Australia head coach Michael Cheika recognised that his side's inability to break England's momentum in the second half cost them at Twickenham.
The Wallabies opened up a 10-0 lead and were ahead at the break after a sensational start as they looked for a first win of the year over England.
Tries from Marland Yarde and Ben Youngs in quick succession however put England in control, with Australia unable to regain the lead despite a score from Sekope Kepu.
"There were obviously a few decisions that we wouldn’t have agreed with, but in the overall context of the game we needed to work out how we were going to break their momentum in the second half," Cheika explained.
"They play a relatively pressure, conservative style to put you under pressure and we know that, to score off your errors. And we did that giving away a couple of tries off a dropped ball and a quick tap, turned our backs which is unforgivable.
"Even with a few decisions like that, with all those included, we had opportunities to break the momentum but we made errors and it cost us."
Cheika credited England's pressure-inducing tactics for producing crucial errors, with both of Jonathan Joseph's tries coming off mistakes by the Australian attack.
"They play a good game. They believe very much in the style of game they play, a pressure, conservative style and in Australia they scored a lot of tries off errors when we loaded up their attack," Cheika added.
"They play a really good solid game, are very well coached, and you don’t win 14 in a row out of luck. They’re playing good rugby, their own style, and that’s why they’re winning games."
Saturday's defeat means the Wallabies finish the year with a record of six wins from 15 Tests, but despite that Cheika stressed that he was happy with the side's progress, adding a new national focus around the same attacking foundations would pay off in the end.
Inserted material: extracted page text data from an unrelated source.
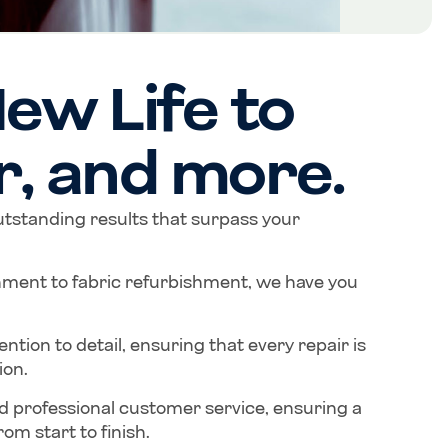
ew Life to
r, and more.
outstanding results that surpass your
hment to fabric refurbishment, we have you
tion to detail, ensuring that every repair is
ion.
d professional customer service, ensuring a
om start to finish.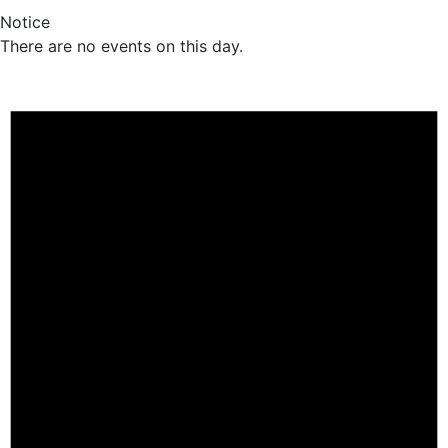
Notice
There are no events on this day.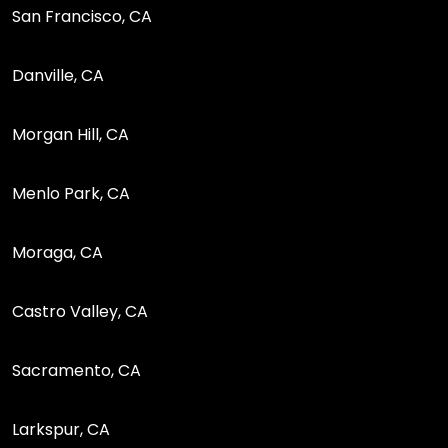
San Francisco, CA
Danville, CA
Morgan Hill, CA
Menlo Park, CA
Moraga, CA
Castro Valley, CA
Sacramento, CA
Larkspur, CA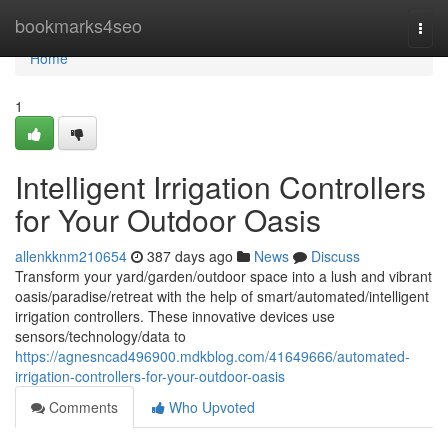
Home
bookmarks4seo
Togg
navi
Home
1
Intelligent Irrigation Controllers
for Your Outdoor Oasis
allenkknm210654
387 days ago
News
Discuss
Transform your yard/garden/outdoor space into a lush and vibrant
oasis/paradise/retreat with the help of smart/automated/intelligent
irrigation controllers. These innovative devices use
sensors/technology/data to
https://agnesncad496900.mdkblog.com/41649666/automated-
irrigation-controllers-for-your-outdoor-oasis
Comments
Who Upvoted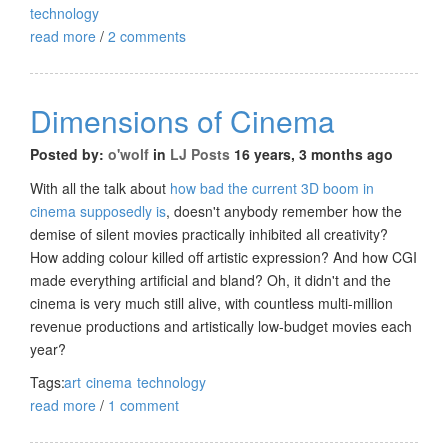
technology
read more
/
2 comments
Dimensions of Cinema
Posted by:
o'wolf
in
LJ Posts
16 years, 3 months ago
With all the talk about
how bad the current 3D boom in
cinema supposedly is
, doesn't anybody remember how the
demise of silent movies practically inhibited all creativity?
How adding colour killed off artistic expression? And how CGI
made everything artificial and bland? Oh, it didn't and the
cinema is very much still alive, with countless multi-million
revenue productions and artistically low-budget movies each
year?
Tags:
art
cinema
technology
read more
/
1 comment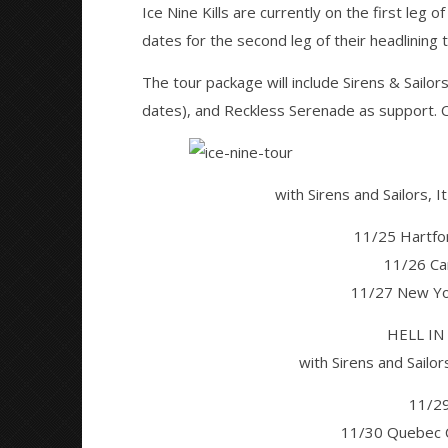
Ice Nine Kills are currently on the first leg of
dates for the second leg of their headlining t
NOW VIEWING
The tour package will include Sirens & Sailor
Ice Nine Kills, Sirens & Sailors, It
Citizen S
dates), and Reckless Serenade as support. Ch
Lives It Breathes announce tour
Great So
Blues'
September
16, 2016
September
Alfredo
16, 2016
Preciado
with Sirens and Sailors, 
Alfredo
Preciado
11/25 Hartfo
11/26 Ca
11/27 New Yo
HELL IN
with Sirens and Sailor
11/29
11/30 Quebec Ci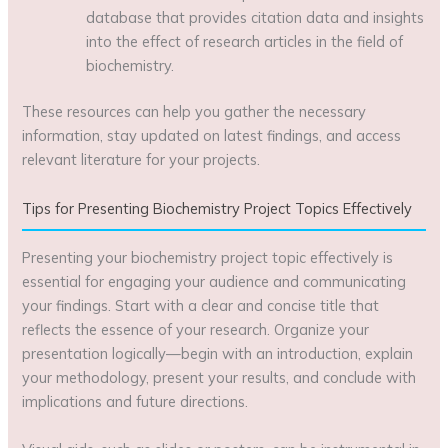
database that provides citation data and insights
into the effect of research articles in the field of
biochemistry.
These resources can help you gather the necessary
information, stay updated on latest findings, and access
relevant literature for your projects.
Tips for Presenting Biochemistry Project Topics Effectively
Presenting your biochemistry project topic effectively is
essential for engaging your audience and communicating
your findings. Start with a clear and concise title that
reflects the essence of your research. Organize your
presentation logically—begin with an introduction, explain
your methodology, present your results, and conclude with
implications and future directions.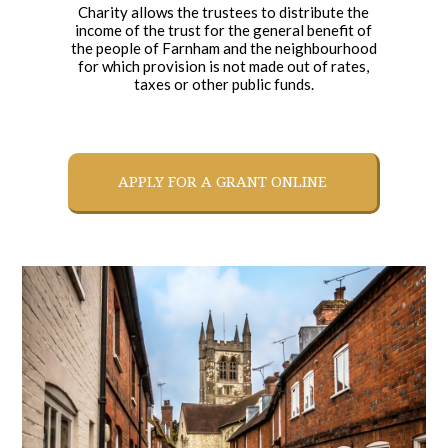
Charity allows the trustees to distribute the
income of the trust for the general benefit of
the people of Farnham and the neighbourhood
for which provision is not made out of rates,
taxes or other public funds.
APPLY FOR A GRANT ONLINE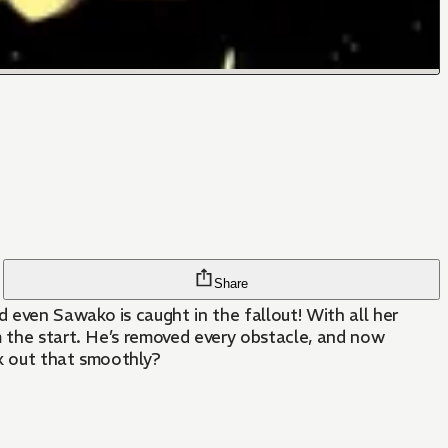
Share
 even Sawako is caught in the fallout! With all her
m the start. He’s removed every obstacle, and now
rk out that smoothly?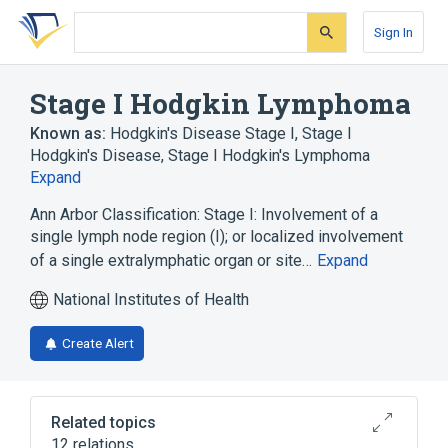
Skip
Skip
Skip
to
to
to
Sign In
search
main
account
form
content
menu
Stage I Hodgkin Lymphoma
Known as:
Hodgkin's Disease Stage I
,
Stage I
Hodgkin's Disease
,
Stage I Hodgkin's Lymphoma
Expand
Ann Arbor Classification: Stage I: Involvement of a
single lymph node region (I); or localized involvement
of a single extralymphatic organ or site…
Expand
National Institutes of Health
Create Alert
Related topics
12 relations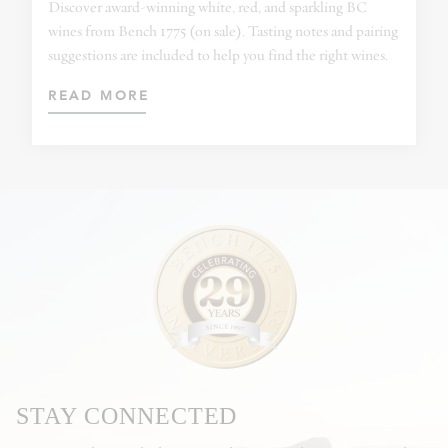
Discover award-winning white, red, and sparkling BC
wines from Bench 1775 (on sale). Tasting notes and pairing
suggestions are included to help you find the right wines.
READ MORE
STAY CONNECTED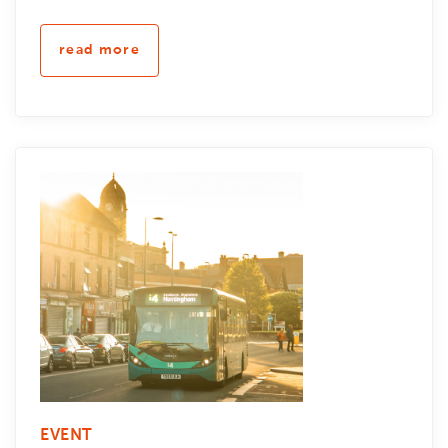
read more
EVENT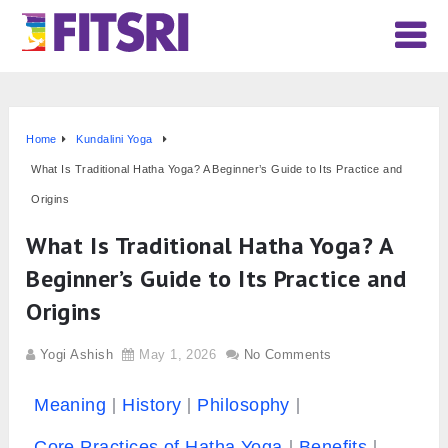
Home
Kundalini Yoga
What Is Traditional Hatha Yoga? A Beginner’s Guide to Its Practice and
Origins
What Is Traditional Hatha Yoga? A
Beginner’s Guide to Its Practice and
Origins
Yogi Ashish
May 1, 2026
No Comments
Meaning
History
Philosophy
Core Practices of Hatha Yoga
Benefits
"Very positive about the team as a whole. Seeing the improvements, we are scoring tries that we wouldn’t have scored last year. There’s a different approach to coaching our players around the skill base and that’s going to take a bit of time to hammer home," Cheika stated.
"We’ll work hard with provinces to coach that up. We’re making the investments that we should have made in 2008-2009, getting a clear idea of how everyone needs to play with a certain skill level if we want to play this style of game, because you see what happens when you load up your attack and make one mistake, the other guys will kick the ball 40 metres down the field. That’s what can happen.
"You need to work hard to get it right and that’s how we and our supporters want us to play the game."